DATASET ENTRIES:
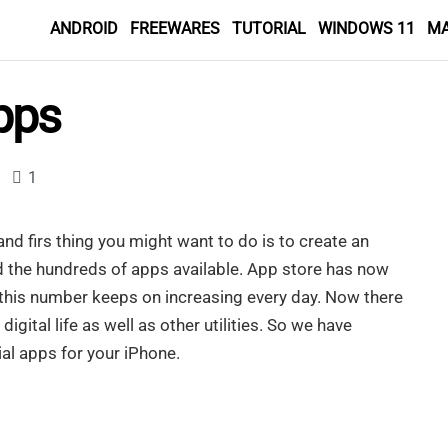
ANDROID
FREEWARES
TUTORIAL
WINDOWS 11
M
pps
1
nd firs thing you might want to do is to create an
 the hundreds of apps available. App store has now
 this number keeps on increasing every day. Now there
gital life as well as other utilities. So we have
al apps for your iPhone.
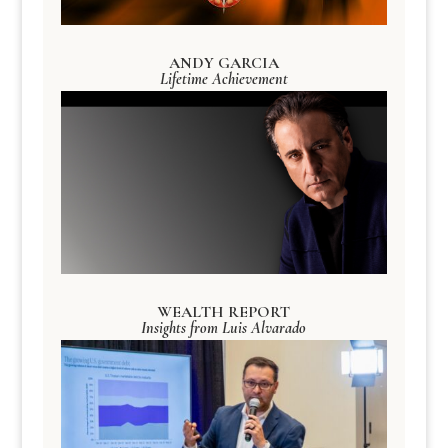
ANDY GARCIA
Lifetime Achievement
WEALTH REPORT
Insights from Luis Alvarado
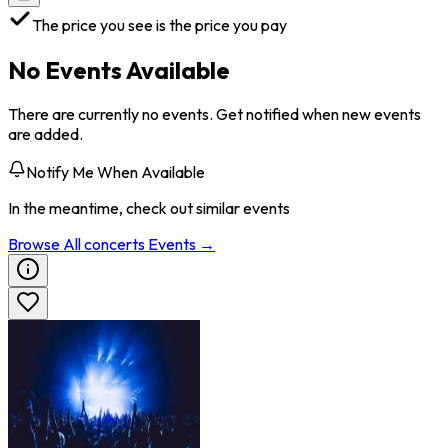
The price you see is the price you pay
No Events Available
There are currently no events. Get notified when new events
are added.
Notify Me When Available
In the meantime, check out similar events
Browse All
concerts
Events →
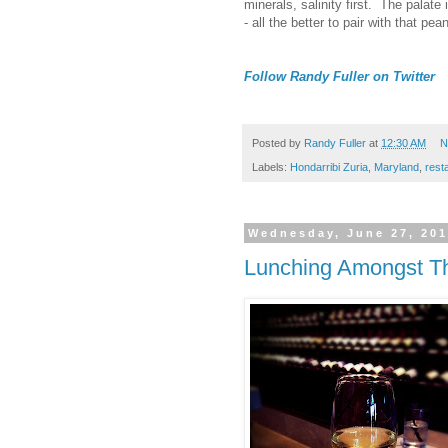
minerals, salinity first. The palate
- all the better to pair with that pe
Follow Randy Fuller on Twitter
Posted by
Randy Fuller
at
12:30 AM
N
Labels:
Hondarribi Zuria
,
Maryland
,
rest
Wednesday, June 27, 20
Lunching Amongst Th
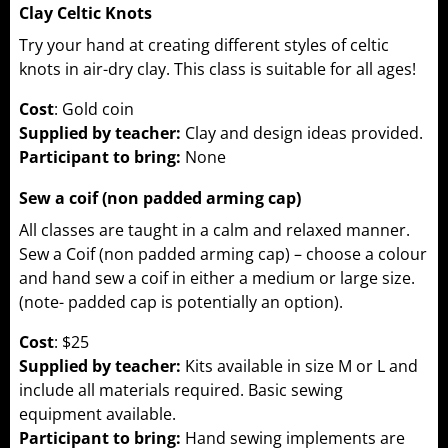
Clay Celtic Knots
Try your hand at creating different styles of celtic
knots in air-dry clay. This class is suitable for all ages!
Cost
: Gold coin
Supplied by teacher:
Clay and design ideas provided.
Participant to bring:
None
Sew a coif (non padded arming cap)
All classes are taught in a calm and relaxed manner.
Sew a Coif (non padded arming cap) – choose a colour
and hand sew a coif in either a medium or large size.
(note- padded cap is potentially an option).
Cost
: $25
Supplied by teacher:
Kits available in size M or L and
include all materials required. Basic sewing
equipment available.
Participant to bring:
Hand sewing implements are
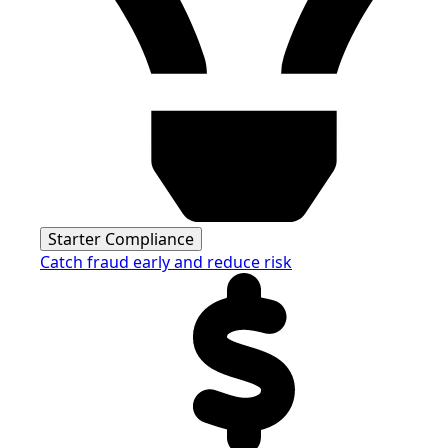
Starter Compliance
Catch fraud early and reduce risk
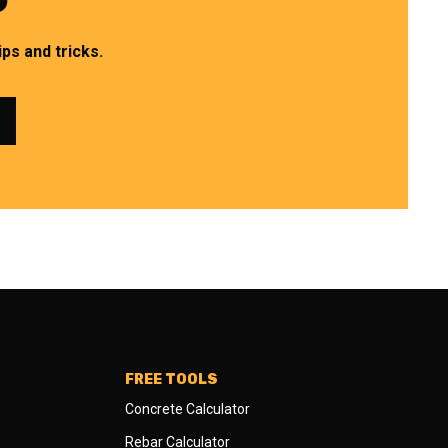
ps and tricks.
FREE TOOLS
Concrete Calculator
Rebar Calculator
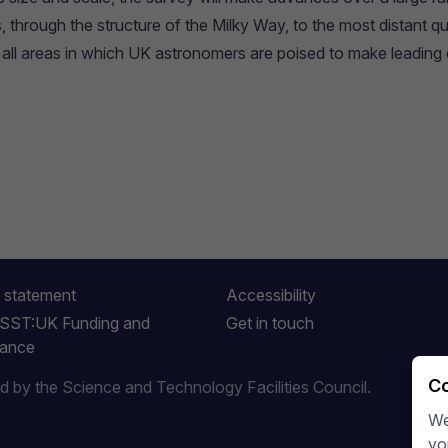
, through the structure of the Milky Way, to the most distant q
 all areas in which UK astronomers are poised to make leading 
 statement
Accessibility
LSST:UK Funding and
Get in touch
ance
Co
by the Science and Technology Facilities Council.
We
yo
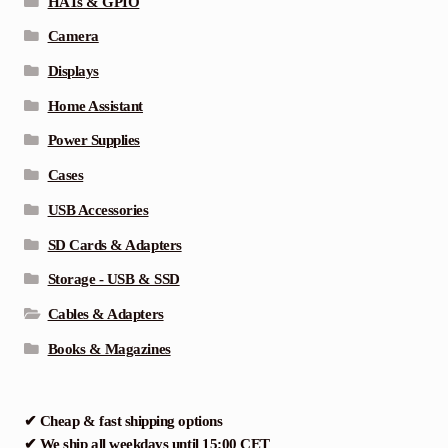
HATs & GPIO
Camera
Displays
Home Assistant
Power Supplies
Cases
USB Accessories
SD Cards & Adapters
Storage - USB & SSD
Cables & Adapters
Books & Magazines
✔ Cheap & fast shipping options
✔ We ship all weekdays until 15:00 CET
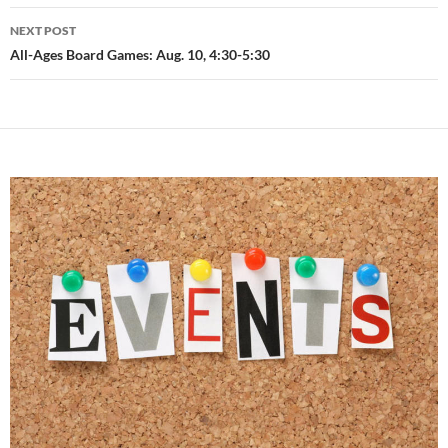
NEXT POST
All-Ages Board Games: Aug. 10, 4:30-5:30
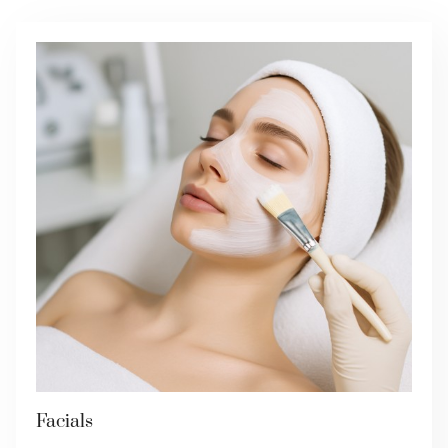
Facials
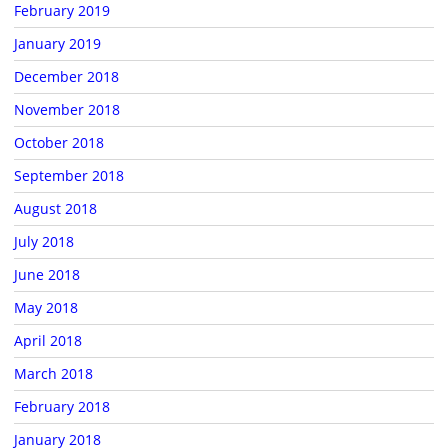
February 2019
January 2019
December 2018
November 2018
October 2018
September 2018
August 2018
July 2018
June 2018
May 2018
April 2018
March 2018
February 2018
January 2018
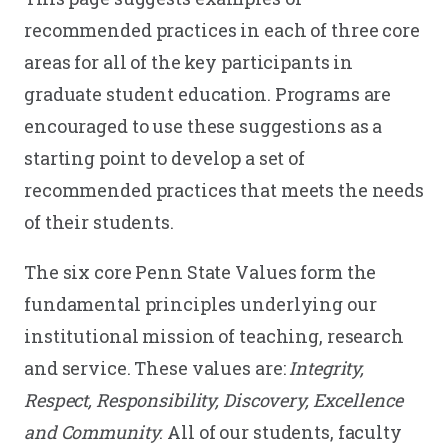
recommended practices in each of three core
areas for all of the key participants in
graduate student education. Programs are
encouraged to use these suggestions as a
starting point to develop a set of
recommended practices that meets the needs
of their students.
The six core Penn State Values form the
fundamental principles underlying our
institutional mission of teaching, research
and service. These values are:
Integrity,
Respect, Responsibility, Discovery, Excellence
and Community
. All of our students, faculty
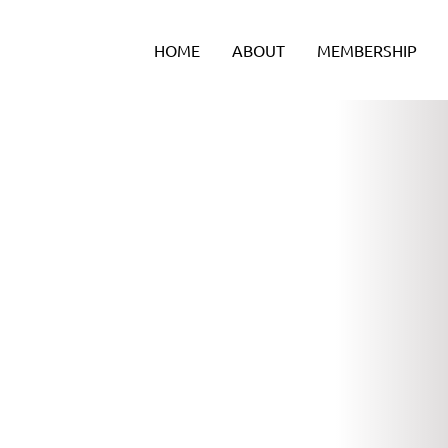
Skip
to
HOME
ABOUT
MEMBERSHIP
content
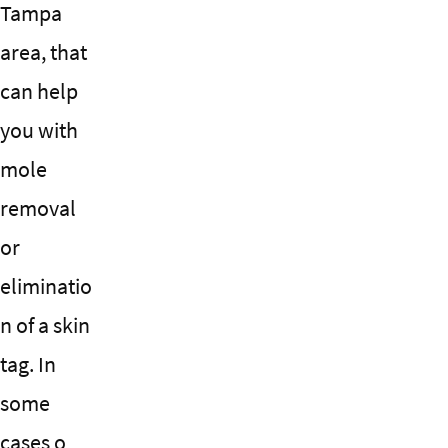
Tampa
area, that
can help
you with
mole
removal
or
eliminatio
n of a skin
tag. In
some
cases o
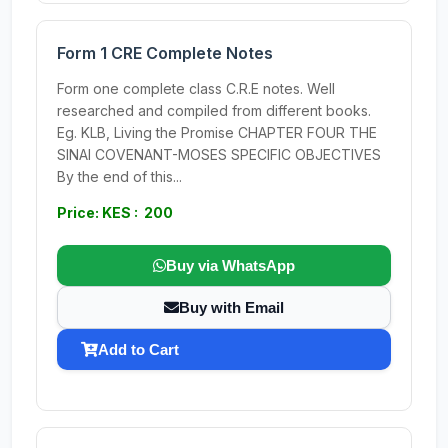
Form 1 CRE Complete Notes
Form one complete class C.R.E notes. Well
researched and compiled from different books.
Eg. KLB, Living the Promise CHAPTER FOUR THE
SINAI COVENANT-MOSES SPECIFIC OBJECTIVES
By the end of this...
Price: KES : 200
Buy via WhatsApp
Buy with Email
Add to Cart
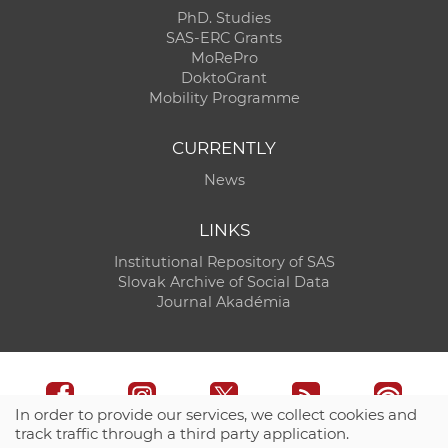
PhD. Studies
SAS-ERC Grants
MoRePro
DoktoGrant
Mobility Programme
CURRENTLY
News
LINKS
Institutional Repository of SAS
Slovak Archive of Social Data
Journal Akadémia
In order to provide our services, we collect cookies and
track traffic through a third party application.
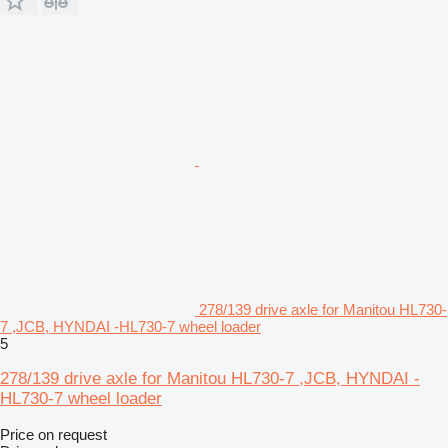
278/139 drive axle for Manitou HL730-
7 ,JCB, HYNDAI -HL730-7 wheel loader
5
278/139 drive axle for Manitou HL730-7 ,JCB, HYNDAI -
HL730-7 wheel loader
Price on request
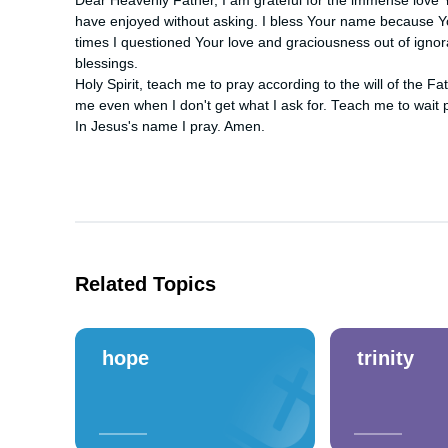
Dear Heavenly Father, I am grateful for the immense love Y
have enjoyed without asking. I bless Your name because Yo
times I questioned Your love and graciousness out of ignor
blessings.

Holy Spirit, teach me to pray according to the will of the Fa
me even when I don't get what I ask for. Teach me to wait p
In Jesus's name I pray. Amen.
Related Topics
hope
trinity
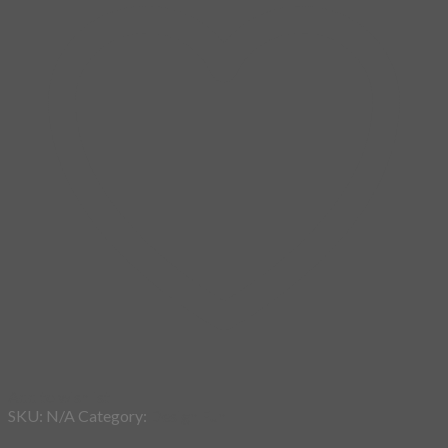
Add to wishlist
SKU:
N/A
Category:
Design Fun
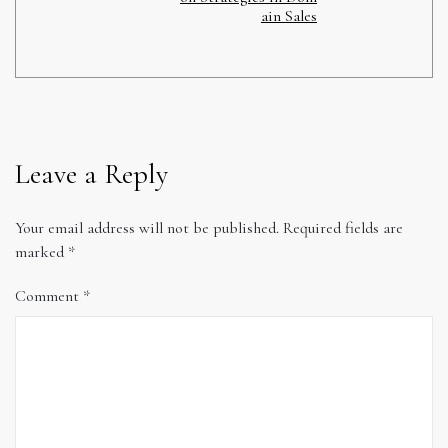
ain Sales
Leave a Reply
Your email address will not be published.
Required fields are
marked
*
Comment
*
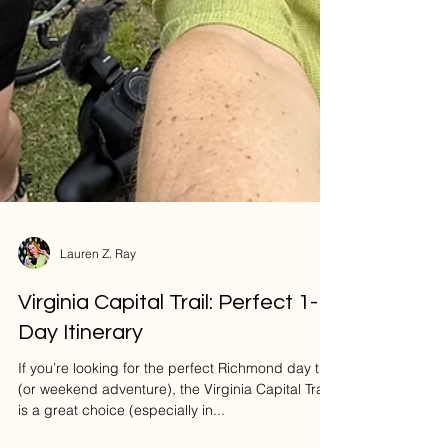
Lauren Z. Ray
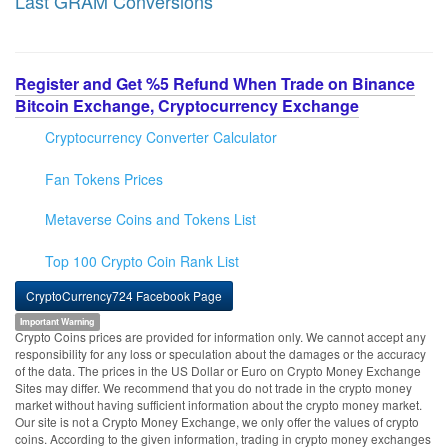
Last GRAM Conversions
Register and Get %5 Refund When Trade on Binance
Bitcoin Exchange, Cryptocurrency Exchange
Cryptocurrency Converter Calculator
Fan Tokens Prices
Metaverse Coins and Tokens List
Top 100 Crypto Coin Rank List
CryptoCurrency724 Facebook Page
Important Warning
Crypto Coins prices are provided for information only. We cannot accept any
responsibility for any loss or speculation about the damages or the accuracy
of the data. The prices in the US Dollar or Euro on Crypto Money Exchange
Sites may differ. We recommend that you do not trade in the crypto money
market without having sufficient information about the crypto money market.
Our site is not a Crypto Money Exchange, we only offer the values of crypto
coins. According to the given information, trading in crypto money exchanges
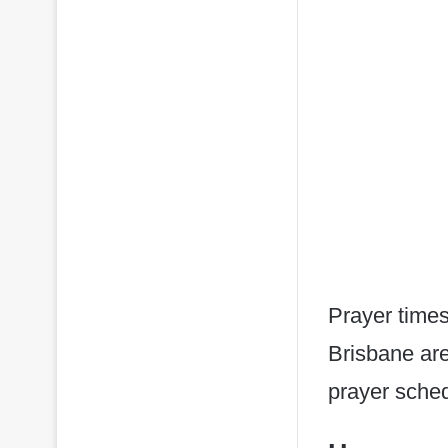
Prayer times
Brisbane are
prayer sched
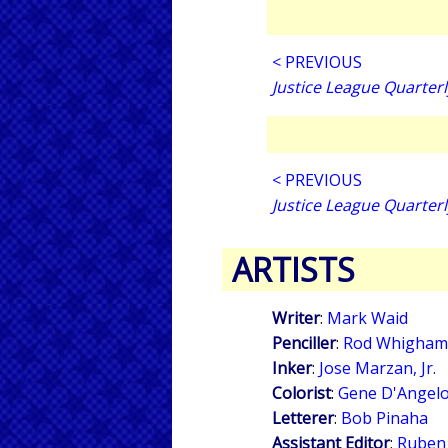
< PREVIOUS
Justice League Quarterl
< PREVIOUS
Justice League Quarterl
ARTISTS
Writer
:
Mark Waid
Penciller
:
Rod Whigham
Inker
:
Jose Marzan, Jr.
Colorist
:
Gene D'Angel
Letterer
:
Bob Pinaha
Assistant Editor
:
Ruben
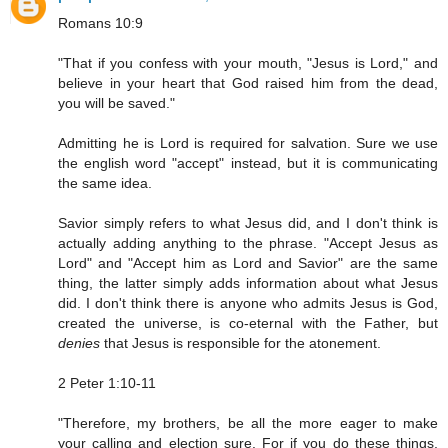
Romans 10:9
"That if you confess with your mouth, "Jesus is Lord," and
believe in your heart that God raised him from the dead,
you will be saved."
Admitting he is Lord is required for salvation. Sure we use
the english word "accept" instead, but it is communicating
the same idea.
Savior simply refers to what Jesus did, and I don't think is
actually adding anything to the phrase. "Accept Jesus as
Lord" and "Accept him as Lord and Savior" are the same
thing, the latter simply adds information about what Jesus
did. I don't think there is anyone who admits Jesus is God,
created the universe, is co-eternal with the Father, but
denies
that Jesus is responsible for the atonement.
2 Peter 1:10-11
"Therefore, my brothers, be all the more eager to make
your calling and election sure. For if you do these things,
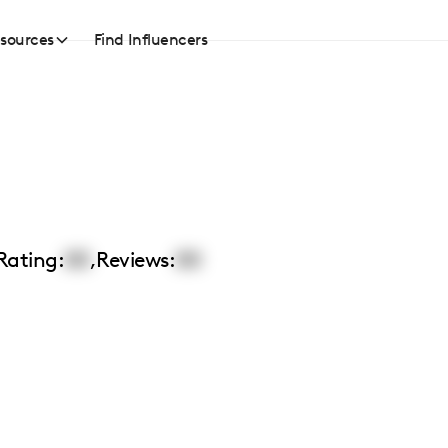
sources
Find Influencers
Rating:
00
,
Reviews:
00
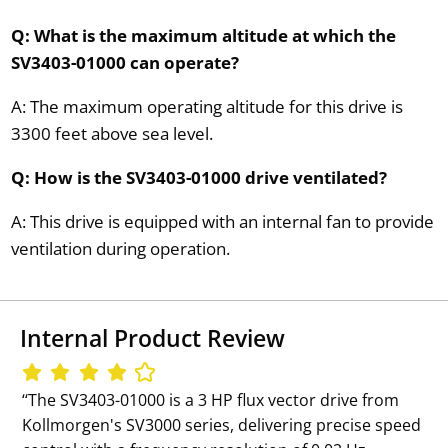
Q: What is the maximum altitude at which the
SV3403-01000 can operate?
A: The maximum operating altitude for this drive is
3300 feet above sea level.
Q: How is the SV3403-01000 drive ventilated?
A: This drive is equipped with an internal fan to provide
ventilation during operation.
Internal Product Review
‘‘The SV3403-01000 is a 3 HP flux vector drive from
Kollmorgen's SV3000 series, delivering precise speed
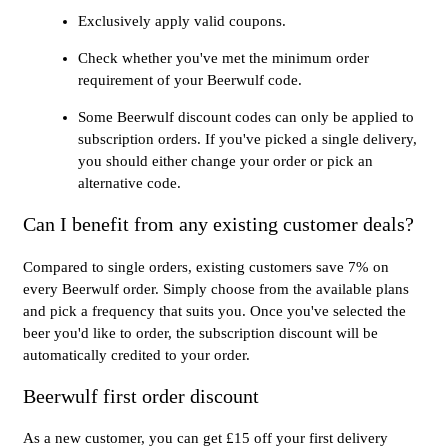
Exclusively apply valid coupons.
Check whether you've met the minimum order
requirement of your Beerwulf code.
Some Beerwulf discount codes can only be applied to
subscription orders. If you've picked a single delivery,
you should either change your order or pick an
alternative code.
Can I benefit from any existing customer deals?
Compared to single orders, existing customers save 7% on
every Beerwulf order. Simply choose from the available plans
and pick a frequency that suits you. Once you've selected the
beer you'd like to order, the subscription discount will be
automatically credited to your order.
Beerwulf first order discount
As a new customer, you can get £15 off your first delivery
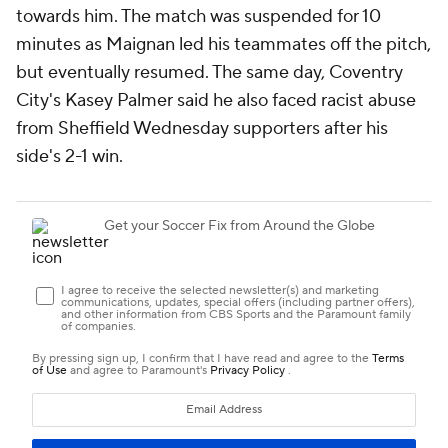
towards him. The match was suspended for 10
minutes as Maignan led his teammates off the pitch,
but eventually resumed. The same day, Coventry
City's Kasey Palmer said he also faced racist abuse
from Sheffield Wednesday supporters after his
side's 2-1 win.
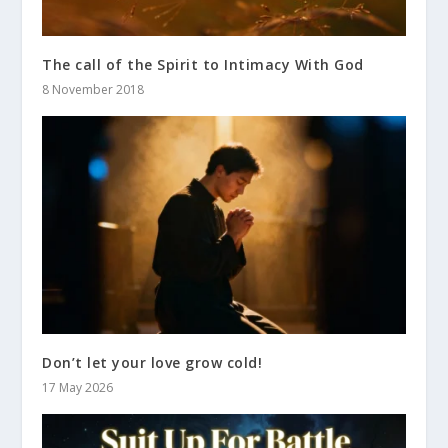
The call of the Spirit to Intimacy With God
8 November 2018
Don’t let your love grow cold!
17 May 2026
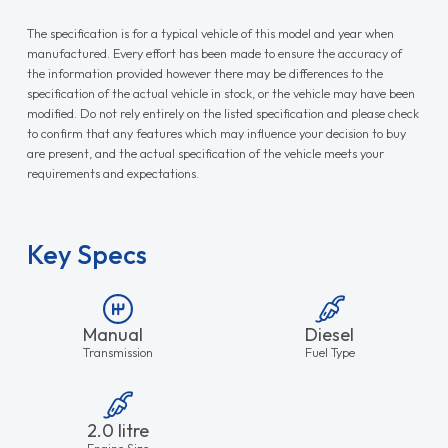
The specification is for a typical vehicle of this model and year when
manufactured. Every effort has been made to ensure the accuracy of
the information provided however there may be differences to the
specification of the actual vehicle in stock, or the vehicle may have been
modified. Do not rely entirely on the listed specification and please check
to confirm that any features which may influence your decision to buy
are present, and the actual specification of the vehicle meets your
requirements and expectations.
Key Specs
Manual
Diesel
Transmission
Fuel Type
2.0 litre
Engine Size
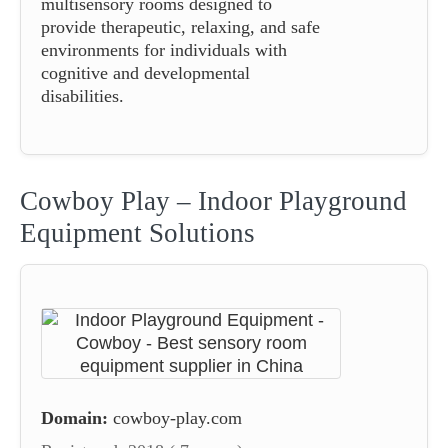
multisensory rooms designed to
provide therapeutic, relaxing, and safe
environments for individuals with
cognitive and developmental
disabilities.
Cowboy Play – Indoor Playground
Equipment Solutions
Domain:
cowboy-play.com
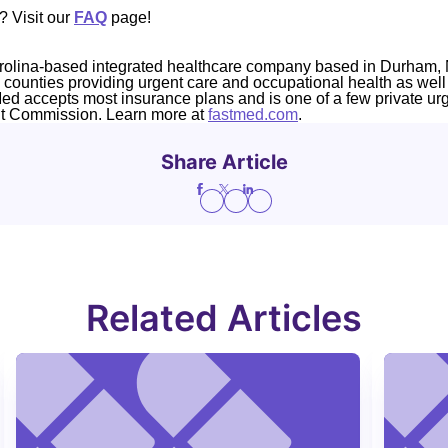
? Visit our
FAQ
page!
rolina-based integrated healthcare company based in Durham, 
4 counties providing urgent care and occupational health as well
Med accepts most insurance plans and is one of a few private ur
nt Commission. Learn more at
fastmed.com
.
Share Article
Related Articles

ACTIVITY: Show the lines in the entries above that include the string "been".

SOLUTION TO THIS EXERCISE:
manufactured. Every effort has been made to ensure the accuracy of
specification of the actual vehicle in stock, or the vehicle may have been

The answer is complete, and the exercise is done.